**INSTRUCTIONS TO FOLLOW**
In full and without alteration, print the entries.

** Opening SUPPLIED MATERIAL block **

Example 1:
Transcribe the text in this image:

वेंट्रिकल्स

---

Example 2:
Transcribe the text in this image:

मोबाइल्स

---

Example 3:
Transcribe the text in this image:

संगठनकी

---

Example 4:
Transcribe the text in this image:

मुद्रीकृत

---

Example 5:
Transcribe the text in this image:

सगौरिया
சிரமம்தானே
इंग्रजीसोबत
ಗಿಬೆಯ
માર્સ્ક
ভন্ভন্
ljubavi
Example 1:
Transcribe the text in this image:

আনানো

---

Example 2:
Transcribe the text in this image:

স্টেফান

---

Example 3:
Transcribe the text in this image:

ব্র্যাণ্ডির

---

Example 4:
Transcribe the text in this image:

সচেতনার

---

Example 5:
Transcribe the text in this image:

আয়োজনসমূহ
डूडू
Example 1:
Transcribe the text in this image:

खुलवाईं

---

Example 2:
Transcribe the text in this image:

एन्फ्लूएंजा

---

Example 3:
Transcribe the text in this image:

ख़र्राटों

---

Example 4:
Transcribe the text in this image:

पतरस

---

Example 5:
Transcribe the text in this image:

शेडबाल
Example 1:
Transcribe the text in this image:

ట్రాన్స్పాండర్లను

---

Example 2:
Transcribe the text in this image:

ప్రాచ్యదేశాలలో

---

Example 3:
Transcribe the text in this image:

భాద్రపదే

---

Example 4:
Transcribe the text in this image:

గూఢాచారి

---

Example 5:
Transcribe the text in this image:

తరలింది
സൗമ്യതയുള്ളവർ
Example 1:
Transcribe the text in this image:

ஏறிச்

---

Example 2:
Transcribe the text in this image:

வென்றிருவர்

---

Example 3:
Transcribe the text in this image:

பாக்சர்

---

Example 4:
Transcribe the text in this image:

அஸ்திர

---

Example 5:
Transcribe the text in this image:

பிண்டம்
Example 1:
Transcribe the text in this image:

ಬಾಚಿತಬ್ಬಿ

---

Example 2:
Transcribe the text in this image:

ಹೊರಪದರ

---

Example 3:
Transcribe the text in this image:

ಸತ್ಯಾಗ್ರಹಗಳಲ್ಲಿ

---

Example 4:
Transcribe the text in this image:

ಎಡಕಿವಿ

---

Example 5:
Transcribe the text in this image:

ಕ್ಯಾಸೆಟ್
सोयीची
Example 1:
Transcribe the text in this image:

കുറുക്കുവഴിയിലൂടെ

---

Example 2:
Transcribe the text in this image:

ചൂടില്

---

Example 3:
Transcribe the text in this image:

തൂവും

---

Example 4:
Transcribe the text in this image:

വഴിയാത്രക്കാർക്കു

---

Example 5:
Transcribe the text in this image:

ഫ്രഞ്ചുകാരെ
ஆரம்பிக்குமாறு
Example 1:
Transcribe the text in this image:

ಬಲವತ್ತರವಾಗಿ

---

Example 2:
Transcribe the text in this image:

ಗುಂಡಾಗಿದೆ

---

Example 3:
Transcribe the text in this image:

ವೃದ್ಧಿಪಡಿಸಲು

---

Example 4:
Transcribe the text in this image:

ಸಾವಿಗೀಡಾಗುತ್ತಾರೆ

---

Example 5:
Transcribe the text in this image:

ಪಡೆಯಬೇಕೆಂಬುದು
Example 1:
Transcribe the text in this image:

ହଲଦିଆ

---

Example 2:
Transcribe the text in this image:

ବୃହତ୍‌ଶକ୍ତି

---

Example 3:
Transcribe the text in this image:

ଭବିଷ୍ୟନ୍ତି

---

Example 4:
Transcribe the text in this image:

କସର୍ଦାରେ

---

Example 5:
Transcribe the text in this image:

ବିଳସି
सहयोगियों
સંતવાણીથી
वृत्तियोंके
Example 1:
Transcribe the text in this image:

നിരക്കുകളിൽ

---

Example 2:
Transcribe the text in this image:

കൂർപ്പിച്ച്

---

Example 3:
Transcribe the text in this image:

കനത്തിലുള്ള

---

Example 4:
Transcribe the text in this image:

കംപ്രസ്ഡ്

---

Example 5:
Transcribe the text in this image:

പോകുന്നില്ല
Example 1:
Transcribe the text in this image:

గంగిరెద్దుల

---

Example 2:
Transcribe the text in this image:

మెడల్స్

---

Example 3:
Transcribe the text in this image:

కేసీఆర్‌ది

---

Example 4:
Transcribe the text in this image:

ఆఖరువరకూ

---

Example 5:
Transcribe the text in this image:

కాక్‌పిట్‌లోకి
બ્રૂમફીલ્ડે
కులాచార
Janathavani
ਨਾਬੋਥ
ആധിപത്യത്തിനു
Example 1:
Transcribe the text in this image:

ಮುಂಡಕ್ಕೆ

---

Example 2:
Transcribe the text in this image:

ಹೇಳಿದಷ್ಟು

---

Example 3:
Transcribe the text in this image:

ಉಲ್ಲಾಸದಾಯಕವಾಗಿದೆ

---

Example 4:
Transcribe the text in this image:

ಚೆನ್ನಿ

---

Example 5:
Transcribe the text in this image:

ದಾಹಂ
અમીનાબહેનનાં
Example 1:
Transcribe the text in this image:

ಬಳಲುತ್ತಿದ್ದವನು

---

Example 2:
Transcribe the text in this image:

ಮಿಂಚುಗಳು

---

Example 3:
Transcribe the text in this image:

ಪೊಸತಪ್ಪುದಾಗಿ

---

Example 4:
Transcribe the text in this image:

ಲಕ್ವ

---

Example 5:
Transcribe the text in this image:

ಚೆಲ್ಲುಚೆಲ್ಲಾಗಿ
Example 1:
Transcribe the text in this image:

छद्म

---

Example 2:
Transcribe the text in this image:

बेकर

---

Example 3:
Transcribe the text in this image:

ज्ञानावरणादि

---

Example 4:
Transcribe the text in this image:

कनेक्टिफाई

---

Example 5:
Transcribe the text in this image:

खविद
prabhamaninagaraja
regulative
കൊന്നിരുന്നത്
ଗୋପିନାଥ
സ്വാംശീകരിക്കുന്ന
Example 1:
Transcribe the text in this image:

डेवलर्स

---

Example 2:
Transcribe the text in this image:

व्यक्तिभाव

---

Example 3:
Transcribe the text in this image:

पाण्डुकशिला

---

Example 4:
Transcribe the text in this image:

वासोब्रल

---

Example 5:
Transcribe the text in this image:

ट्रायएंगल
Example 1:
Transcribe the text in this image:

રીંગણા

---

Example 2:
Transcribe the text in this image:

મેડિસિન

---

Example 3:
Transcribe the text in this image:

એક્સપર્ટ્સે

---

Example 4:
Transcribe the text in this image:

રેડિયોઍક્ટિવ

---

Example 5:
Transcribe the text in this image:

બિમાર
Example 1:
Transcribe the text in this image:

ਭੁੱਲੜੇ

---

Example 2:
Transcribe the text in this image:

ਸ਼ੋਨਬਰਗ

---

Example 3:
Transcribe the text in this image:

** Closing SUPPLIED MATERIAL block **

**EXERCISE OUTPUT**
Example 1:
Transcribe the text in this image:

वेंट्रिकल्स

---

Example 2:
Transcribe the text in this image:

मोबाइल्स

---

Example 3:
Transcribe the text in this image:

संगठनकी

---

Example 4:
Transcribe the text in this image:

मुद्रीकृत

---

Example 5:
Transcribe the text in this image:

सगौरिया
சிரமம்தானே
इंग्रजीसोबत
ಗಿಬೆಯ
માર્સ્ક
ভন্ভন্
ljubavi
Example 1:
Transcribe the text in this image:

আনানো

---

Example 2:
Transcribe the text in this image:

স্টেফান

---

Example 3:
Transcribe the text in this image:

ব্র্যাণ্ডির

---

Example 4:
Transcribe the text in this image:

সচেতনার

---

Example 5:
Transcribe the text in this image:

আয়োজনসমূহ
डूडू
Example 1:
Transcribe the text in this image:

खुलवाईं

---

Example 2:
Transcribe the text in this image:

एन्फ्लूएंजा

---

Example 3:
Transcribe the text in this image:

ख़र्राटों

---

Example 4:
Transcribe the text in this image:

पतरस

---

Example 5:
Transcribe the text in this image:

शेडबाल
Example 1:
Transcribe the text in this image:

ట్రాన్స్పాండర్లను

---

Example 2:
Transcribe the text in this image:

ప్రాచ్యదేశాలలో

---

Example 3:
Transcribe the text in this image:

భాద్రపదే

---

Example 4:
Transcribe the text in this image:

గూఢాచారి

---

Example 5:
Transcribe the text in this image:

తరలింది
സൗമ്യതയുള്ളവർ
Example 1:
Transcribe the text in this image:

ஏறிச்

---

Example 2:
Transcribe the text in this image:

வென்றிருவர்

---

Example 3:
Transcribe the text in this image:

பாக்சர்

---

Example 4:
Transcribe the text in this image:

அஸ்திர

---

Example 5:
Transcribe the text in this image:

பிண்டம்
Example 1:
Transcribe the text in this image:

ಬಾಚಿತಬ್ಬಿ

---

Example 2:
Transcribe the text in this image:

ಹೊರಪದರ

---

Example 3:
Transcribe the text in this image:

ಸತ್ಯಾಗ್ರಹಗಳಲ್ಲಿ

---

Example 4:
Transcribe the text in this image:

ಎಡಕಿವಿ

---

Example 5:
Transcribe the text in this image:

ಕ್ಯಾಸೆಟ್
सोयीची
Example 1:
Transcribe the text in this image:

കുറുക്കുവഴിയിലൂടെ

---

Example 2:
Transcribe the text in this image:

ചൂടില്

---

Example 3:
Transcribe the text in this image:

തൂവും

---

Example 4:
Transcribe the text in this image:

വഴിയാത്രക്കാർക്കു

---

Example 5:
Transcribe the text in this image:

ഫ്രഞ്ചുകാരെ
ஆரம்பிக்குமாறு
Example 1:
Transcribe the text in this image:

ಬಲವತ್ತರವಾಗಿ

---

Example 2:
Transcribe the text in this image:

ಗುಂಡಾಗಿದೆ

---

Example 3:
Transcribe the text in this image:

ವೃದ್ಧಿಪಡಿಸಲು

---

Example 4:
Transcribe the text in this image:

ಸಾವಿಗೀಡಾಗುತ್ತಾರೆ

---

Example 5:
Transcribe the text in this image:

ಪಡೆಯಬೇಕೆಂಬುದು
Example 1:
Transcribe the text in this image:

ହଲଦିଆ

---

Example 2:
Transcribe the text in this image:

ବୃହତ୍‌ଶକ୍ତି

---

Example 3:
Transcribe the text in this image:

ଭବିଷ୍ୟନ୍ତି

---

Example 4:
Transcribe the text in this image:

କସର୍ଦାରେ

---

Example 5:
Transcribe the text in this image:

ବିଳସି
सहयोगियों
સંતવાણીથી
वृत्तियोंके
Example 1:
Transcribe the text in this image:

നിരക്കുകളിൽ

---

Example 2:
Transcribe the text in this image:

കൂർപ്പിച്ച്

---

Example 3:
Transcribe the text in this image:

കനത്തിലുള്ള

---

Example 4:
Transcribe the text in this image:

കംപ്രസ്ഡ്

---

Example 5:
Transcribe the text in this image:

പോകുന്നില്ല
Example 1:
Transcribe the text in this image:

గంగిరెద్దుల

---

Example 2:
Transcribe the text in this image:

మెడల్స్

---

Example 3:
Transcribe the text in this image:

కేసీఆర్‌ది

---

Example 4:
Transcribe the text in this image:

ఆఖరువరకూ

---

Example 5:
Transcribe the text in this image:

కాక్‌పిట్‌లోకి
બ્રૂમફીલ્ડે
కులాచార
Janathavani
ਨਾਬੋਥ
ആധിപത്യത്തിനു
Example 1:
Transcribe the text in this image:

ಮುಂಡಕ್ಕೆ

---

Example 2:
Transcribe the text in this image:

ಹೇಳಿದಷ್ಟು

---

Example 3:
Transcribe the text in this image:

ಉಲ್ಲಾಸದಾಯಕವಾಗಿದೆ

---

Example 4:
Transcribe the text in this image:

ಚೆನ್ನಿ

---

Example 5:
Transcribe the text in this image:

ದಾಹಂ
અમીનાબહેનનાં
Example 1:
Transcribe the text in this image:

ಬಳಲುತ್ತಿದ್ದವನು

---

Example 2:
Transcribe the text in this image:

ಮಿಂಚುಗಳು

---

Example 3:
Transcribe the text in this image:

ಪೊಸತಪ್ಪುದಾಗಿ

---

Example 4:
Transcribe the text in this image:

ಲಕ್ವ

---

Example 5:
Transcribe the text in this image:

ಚೆಲ್ಲುಚೆಲ್ಲಾಗಿ
Example 1:
Transcribe the text in this image:

छद्म

---

Example 2:
Transcribe the text in this image:

बेकर

---

Example 3:
Transcribe the text in this image:

ज्ञानावरणादि

---

Example 4:
Transcribe the text in this image:

कनेक्टिफाई

---

Example 5:
Transcribe the text in this image:

खविद
prabhamaninagaraja
regulative
കൊന്നിരുന്നത്
ଗୋପିନାଥ
സ്വാംശീകരിക്കുന്ന
Example 1:
Transcribe the text in this image:

डेवलर्स

---

Example 2:
Transcribe the text in this image:

व्यक्तिभाव

---

Example 3:
Transcribe the text in this image:

पाण्डुकशिला

---

Example 4:
Transcribe the text in this image:

वासोब्रल

---

Example 5:
Transcribe the text in this image:

ट्रायएंगल
Example 1:
Transcribe the text in this image:

રીંગણા

---

Example 2:
Transcribe the text in this image:

મેડિસિન

---

Example 3:
Transcribe the text in this image:

એક્સપર્ટ્સે

---

Example 4:
Transcribe the text in this image:

રેડિયોઍક્ટિવ

---

Example 5:
Transcribe the text in this image:

બિમાર
Example 1:
Transcribe the text in this image:

ਭੁੱਲੜੇ

---

Example 2:
Transcribe the text in this image:

ਸ਼ੋਨਬਰਗ

---

Example 3:
Transcribe the text in this image:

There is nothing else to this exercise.